■ Page excerpt ■
:::

XCP-ng is the open-source Xen-based platform, incubated in the Xen Project and developed by Vates. The current supported line is XCP-ng 8.3 LTS, and its management plane is Xen Orchestra (XO) — currently at the 6.1 release — which handles administration and backup from a single web interface. The model mirrors Proxmox's in spirit: the platform is open-source and free, and Vates sells pro support and subscriptions on top. XO itself you can build and run yourself from source at no cost, or consume as a supported appliance.

Where XCP-ng earns its place is for teams who want an open-source platform but prefer a VMware-like operational model — a clean separation between the hypervisor hosts (organised into pools) and a central orchestrator that manages them. It has a credible storage and backup story: XOSTOR provides LINSTOR-based replicated, hyper-converged block storage, and Xen Orchestra delivers agentless, integrated full and incremental backups and replication. If your team's muscle memory is XenServer or a pooled-host, central-console way of working, XCP-ng will feel more natural than Proxmox's node-centric model. Its community is smaller than Proxmox's or VMware's, which mostly shows up as fewer third-party tutorials and integrations to lean on.

Hyper-V

Hyper-V is Microsoft's type 1 hypervisor, and its case is almost entirely about the Windows ecosystem. If your estate is Active Directory, System Center, and Windows Server, Hyper-V slots in with tooling — Windows Admin Center, Failover Cluster Manager, live migration, Storage Spaces Direct — that your team already knows, with no new vendor relationship to manage.

The licensing model is different from the others because the hypervisor is a role inside a licensed Windows Server rather than a standalone product. That has two consequences worth understanding. First, your Windows Server edition determines your VM rights: Standard grants the right to run two Windows Server VMs per licensed host, while Datacenter grants unlimited — so a dense Windows virtualisation host generally pushes you to Datacenter. Second, the free standalone Hyper-V Server product is discontinued; the last version was Hyper-V Server 2019, and there is no free 2022 or 2025 equivalent. Hyper-V makes the most sense when you are a Windows-centric shop already paying for Windows Server licences and integrating with Microsoft's management stack; it makes the least sense as a way to run predominantly Linux workloads. If Windows is your target, our Windows dedicated servers cover the licensing and configuration.

:::

■ Entries supplied ■
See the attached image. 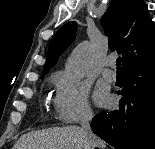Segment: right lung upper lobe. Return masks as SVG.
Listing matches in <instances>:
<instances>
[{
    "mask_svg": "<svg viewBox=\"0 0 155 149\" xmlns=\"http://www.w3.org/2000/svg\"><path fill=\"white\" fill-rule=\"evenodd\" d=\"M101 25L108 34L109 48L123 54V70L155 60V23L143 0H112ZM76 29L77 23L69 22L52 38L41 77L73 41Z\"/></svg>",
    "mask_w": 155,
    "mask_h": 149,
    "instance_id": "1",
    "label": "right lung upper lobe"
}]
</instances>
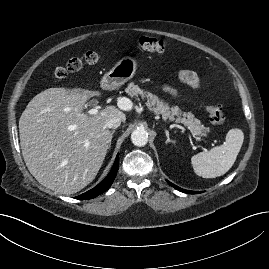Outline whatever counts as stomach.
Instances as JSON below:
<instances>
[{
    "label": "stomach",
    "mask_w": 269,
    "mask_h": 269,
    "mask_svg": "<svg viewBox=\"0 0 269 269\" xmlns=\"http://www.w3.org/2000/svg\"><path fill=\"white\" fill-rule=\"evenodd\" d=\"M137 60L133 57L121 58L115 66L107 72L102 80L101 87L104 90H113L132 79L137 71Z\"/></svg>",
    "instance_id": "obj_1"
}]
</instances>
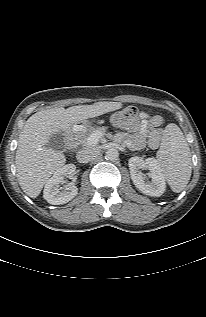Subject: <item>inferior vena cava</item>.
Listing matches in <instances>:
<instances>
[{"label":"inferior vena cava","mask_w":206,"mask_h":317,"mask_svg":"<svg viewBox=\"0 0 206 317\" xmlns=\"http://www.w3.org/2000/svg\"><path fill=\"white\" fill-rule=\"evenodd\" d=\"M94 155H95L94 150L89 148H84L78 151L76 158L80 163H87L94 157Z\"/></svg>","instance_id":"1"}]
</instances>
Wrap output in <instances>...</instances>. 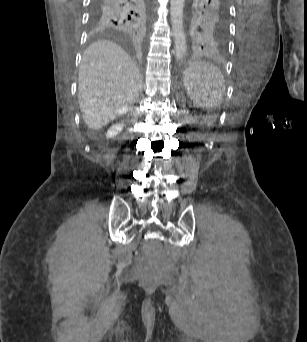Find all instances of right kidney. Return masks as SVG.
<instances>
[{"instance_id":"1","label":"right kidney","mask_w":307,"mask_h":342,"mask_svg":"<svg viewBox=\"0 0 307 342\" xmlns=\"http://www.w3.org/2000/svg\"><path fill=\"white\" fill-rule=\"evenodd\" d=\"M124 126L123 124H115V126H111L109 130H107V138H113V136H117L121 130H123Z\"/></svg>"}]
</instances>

:::

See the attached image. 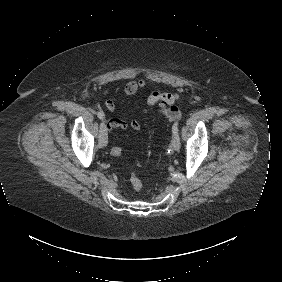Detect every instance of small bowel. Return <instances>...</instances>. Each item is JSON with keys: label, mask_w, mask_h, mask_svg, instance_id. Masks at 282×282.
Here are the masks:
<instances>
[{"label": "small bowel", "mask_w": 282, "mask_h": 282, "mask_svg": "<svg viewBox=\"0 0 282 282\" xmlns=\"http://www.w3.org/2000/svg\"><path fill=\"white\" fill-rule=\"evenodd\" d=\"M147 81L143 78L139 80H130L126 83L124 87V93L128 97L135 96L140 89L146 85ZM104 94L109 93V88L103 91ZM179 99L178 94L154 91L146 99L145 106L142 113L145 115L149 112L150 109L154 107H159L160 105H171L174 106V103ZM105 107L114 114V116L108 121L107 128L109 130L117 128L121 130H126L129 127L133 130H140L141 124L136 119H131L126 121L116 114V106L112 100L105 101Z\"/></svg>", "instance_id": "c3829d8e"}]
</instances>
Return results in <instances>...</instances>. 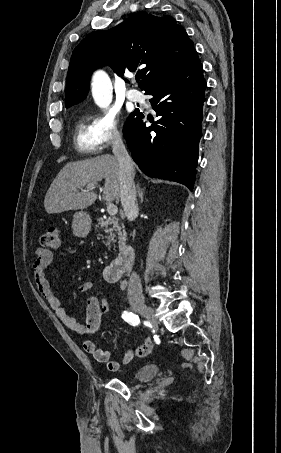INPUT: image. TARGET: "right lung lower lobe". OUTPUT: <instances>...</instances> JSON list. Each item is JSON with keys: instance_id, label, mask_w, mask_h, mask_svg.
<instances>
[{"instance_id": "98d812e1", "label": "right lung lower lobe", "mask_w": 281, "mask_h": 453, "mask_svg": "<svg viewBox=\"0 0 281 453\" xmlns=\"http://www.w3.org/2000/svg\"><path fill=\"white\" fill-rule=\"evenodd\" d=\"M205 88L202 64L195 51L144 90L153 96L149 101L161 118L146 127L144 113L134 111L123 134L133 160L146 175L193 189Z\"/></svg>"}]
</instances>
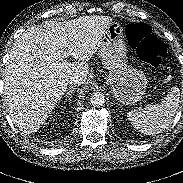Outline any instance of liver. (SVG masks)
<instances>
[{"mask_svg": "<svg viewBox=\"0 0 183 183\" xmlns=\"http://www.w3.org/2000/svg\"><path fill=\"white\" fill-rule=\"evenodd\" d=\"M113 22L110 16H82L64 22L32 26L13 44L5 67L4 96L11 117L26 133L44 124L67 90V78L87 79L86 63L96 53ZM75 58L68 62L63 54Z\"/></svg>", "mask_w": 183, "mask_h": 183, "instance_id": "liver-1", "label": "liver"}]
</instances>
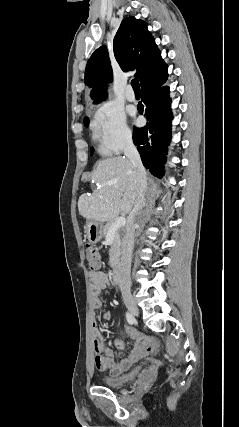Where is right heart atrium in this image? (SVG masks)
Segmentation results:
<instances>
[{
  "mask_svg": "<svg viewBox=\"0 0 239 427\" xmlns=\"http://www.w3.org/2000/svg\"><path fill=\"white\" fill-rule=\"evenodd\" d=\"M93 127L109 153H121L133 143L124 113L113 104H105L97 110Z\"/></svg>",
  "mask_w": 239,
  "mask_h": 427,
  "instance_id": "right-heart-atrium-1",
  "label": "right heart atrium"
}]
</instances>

:::

■ Problem to work on ■
Please transcribe a stretch of the hypervisor text, beginning at the words "Where XCP-ng earns" and stopping after the words "to lean on.".

■ Response to this exercise ■
Where XCP-ng earns its place is for teams who want an open-source platform but prefer a VMware-like operational model — a clean separation between the hypervisor hosts (organised into pools) and a central orchestrator that manages them. It has a credible storage and backup story: XOSTOR provides LINSTOR-based replicated, hyper-converged block storage, and Xen Orchestra delivers agentless, integrated full and incremental backups and replication. If your team's muscle memory is XenServer or a pooled-host, central-console way of working, XCP-ng will feel more natural than Proxmox's node-centric model. Its community is smaller than Proxmox's or VMware's, which mostly shows up as fewer third-party tutorials and integrations to lean on.